When Father Michael Kennedy dropped the bombshell in Dungarvan's St Mary's Church on Sunday, the general reaction was stunned disbelief.

Two days later, locals in the quiet Irish south coast town were only barely accepting the enormity of the tragedy and that it may be all too real.

The absence of health-authority confirmation that the 25-year-old woman at the centre of the affair, born to Irish parents but brought up in England, has infected up to 80 local men with HIV has added to the bewilderment.

Local young people stress Dungarvan is no rural backwater living in innocent isolation. An industrial town of 7,000, it has big employers in Waterford Glass and pharmaceutical and food plants. Its pubs and night clubs are well equipped with condom machines; safe-sex programmes are taught in schools.

Father Kennedy commands respect and most parishioners said he was unlikely to make wild claims. Outside Noel Cummings bookmakers in the town centre, Brian Meehan, an easy-going young man with an ear-ring, said he disagreed with what the priest had done: "He should just have gone to the families. That would have been more sensible. This is terrifying the whole town ..." He and friends heard rumours six months ago that a number of local people had become HIV positive but heard no more about it since.

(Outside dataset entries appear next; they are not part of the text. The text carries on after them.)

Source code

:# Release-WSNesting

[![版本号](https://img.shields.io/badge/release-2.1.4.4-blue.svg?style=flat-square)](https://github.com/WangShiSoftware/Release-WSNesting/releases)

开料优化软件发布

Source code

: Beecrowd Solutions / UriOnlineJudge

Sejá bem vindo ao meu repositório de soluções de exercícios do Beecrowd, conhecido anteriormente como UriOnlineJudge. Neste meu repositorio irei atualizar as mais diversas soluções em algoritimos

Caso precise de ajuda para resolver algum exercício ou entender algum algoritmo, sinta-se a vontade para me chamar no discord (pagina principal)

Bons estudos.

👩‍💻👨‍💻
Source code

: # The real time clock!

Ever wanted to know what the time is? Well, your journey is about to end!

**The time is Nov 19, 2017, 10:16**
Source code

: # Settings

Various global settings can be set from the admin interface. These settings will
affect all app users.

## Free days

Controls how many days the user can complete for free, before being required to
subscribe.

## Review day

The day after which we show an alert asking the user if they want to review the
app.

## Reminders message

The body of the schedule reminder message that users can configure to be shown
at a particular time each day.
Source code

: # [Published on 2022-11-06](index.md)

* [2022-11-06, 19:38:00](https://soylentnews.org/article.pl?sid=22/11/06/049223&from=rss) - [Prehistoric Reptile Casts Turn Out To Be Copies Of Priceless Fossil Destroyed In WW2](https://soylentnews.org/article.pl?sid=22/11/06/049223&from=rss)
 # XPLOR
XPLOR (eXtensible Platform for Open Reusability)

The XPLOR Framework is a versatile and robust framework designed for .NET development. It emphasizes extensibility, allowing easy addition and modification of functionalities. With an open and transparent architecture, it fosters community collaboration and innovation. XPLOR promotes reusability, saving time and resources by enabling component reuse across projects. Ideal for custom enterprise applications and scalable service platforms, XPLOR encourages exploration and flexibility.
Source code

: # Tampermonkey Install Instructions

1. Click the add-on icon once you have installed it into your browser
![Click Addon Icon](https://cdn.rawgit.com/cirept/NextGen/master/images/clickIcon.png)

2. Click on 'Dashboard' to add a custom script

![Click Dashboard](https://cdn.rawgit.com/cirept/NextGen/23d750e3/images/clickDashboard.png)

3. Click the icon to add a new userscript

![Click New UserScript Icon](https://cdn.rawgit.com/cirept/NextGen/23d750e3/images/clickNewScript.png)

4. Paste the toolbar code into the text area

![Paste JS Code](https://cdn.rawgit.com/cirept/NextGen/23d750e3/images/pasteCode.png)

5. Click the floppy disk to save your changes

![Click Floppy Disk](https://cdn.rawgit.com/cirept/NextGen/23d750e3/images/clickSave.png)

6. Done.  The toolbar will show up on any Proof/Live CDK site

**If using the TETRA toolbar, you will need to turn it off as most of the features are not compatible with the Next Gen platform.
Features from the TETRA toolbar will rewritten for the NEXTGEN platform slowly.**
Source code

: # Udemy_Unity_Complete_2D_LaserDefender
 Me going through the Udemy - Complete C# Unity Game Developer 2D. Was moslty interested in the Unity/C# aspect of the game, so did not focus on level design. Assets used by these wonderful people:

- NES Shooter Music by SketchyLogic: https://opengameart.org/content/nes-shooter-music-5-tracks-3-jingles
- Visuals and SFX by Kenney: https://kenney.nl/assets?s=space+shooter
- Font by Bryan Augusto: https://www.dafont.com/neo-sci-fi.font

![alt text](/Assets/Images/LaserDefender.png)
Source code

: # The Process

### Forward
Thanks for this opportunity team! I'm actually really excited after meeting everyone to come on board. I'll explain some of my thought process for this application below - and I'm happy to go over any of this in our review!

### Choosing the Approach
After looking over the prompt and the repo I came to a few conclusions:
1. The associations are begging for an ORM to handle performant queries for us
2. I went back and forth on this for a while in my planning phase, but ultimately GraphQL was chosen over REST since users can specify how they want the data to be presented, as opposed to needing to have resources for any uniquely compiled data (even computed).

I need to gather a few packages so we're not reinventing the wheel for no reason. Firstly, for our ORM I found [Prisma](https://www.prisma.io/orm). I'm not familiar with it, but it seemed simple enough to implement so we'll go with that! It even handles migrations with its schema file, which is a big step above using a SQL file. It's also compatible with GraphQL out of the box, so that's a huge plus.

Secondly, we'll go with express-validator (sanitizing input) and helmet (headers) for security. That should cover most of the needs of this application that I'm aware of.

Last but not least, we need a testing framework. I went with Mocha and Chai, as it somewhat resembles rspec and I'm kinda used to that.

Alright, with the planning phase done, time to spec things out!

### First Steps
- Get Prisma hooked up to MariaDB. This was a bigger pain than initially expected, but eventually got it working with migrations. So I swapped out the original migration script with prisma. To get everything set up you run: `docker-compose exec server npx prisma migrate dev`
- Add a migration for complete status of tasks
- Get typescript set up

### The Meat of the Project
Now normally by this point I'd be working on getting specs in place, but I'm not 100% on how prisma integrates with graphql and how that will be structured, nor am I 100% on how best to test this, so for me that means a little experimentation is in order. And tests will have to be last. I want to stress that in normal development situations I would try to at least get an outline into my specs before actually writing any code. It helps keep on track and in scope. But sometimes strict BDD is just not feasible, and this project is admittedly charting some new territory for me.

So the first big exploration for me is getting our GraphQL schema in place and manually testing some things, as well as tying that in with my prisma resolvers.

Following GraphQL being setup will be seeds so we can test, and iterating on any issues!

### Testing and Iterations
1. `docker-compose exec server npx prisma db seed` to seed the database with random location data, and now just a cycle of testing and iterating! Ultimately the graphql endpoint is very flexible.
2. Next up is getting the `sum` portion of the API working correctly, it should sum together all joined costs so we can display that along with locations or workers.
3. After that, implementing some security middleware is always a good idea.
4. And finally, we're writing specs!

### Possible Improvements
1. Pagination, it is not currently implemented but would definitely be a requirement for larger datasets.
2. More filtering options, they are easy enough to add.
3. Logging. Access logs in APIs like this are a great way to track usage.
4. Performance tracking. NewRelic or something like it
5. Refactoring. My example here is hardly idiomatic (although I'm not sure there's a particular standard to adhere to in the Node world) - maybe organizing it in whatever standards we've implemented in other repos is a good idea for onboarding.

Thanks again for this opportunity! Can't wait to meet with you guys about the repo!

More sceptical views were voiced by two elderly brothers who asked not to be named. Like half the town, they were watching the media circus before them and exchanging opinions. They pointed to medical opinion that the chances of women infecting men were relatively slight.

"If it is eighty that have been infected, that means one in 10 of the men she slept with have it. Can you believe that?"

Other local people spoke disapprovingly of the prying outside interest, appalled at the invasion.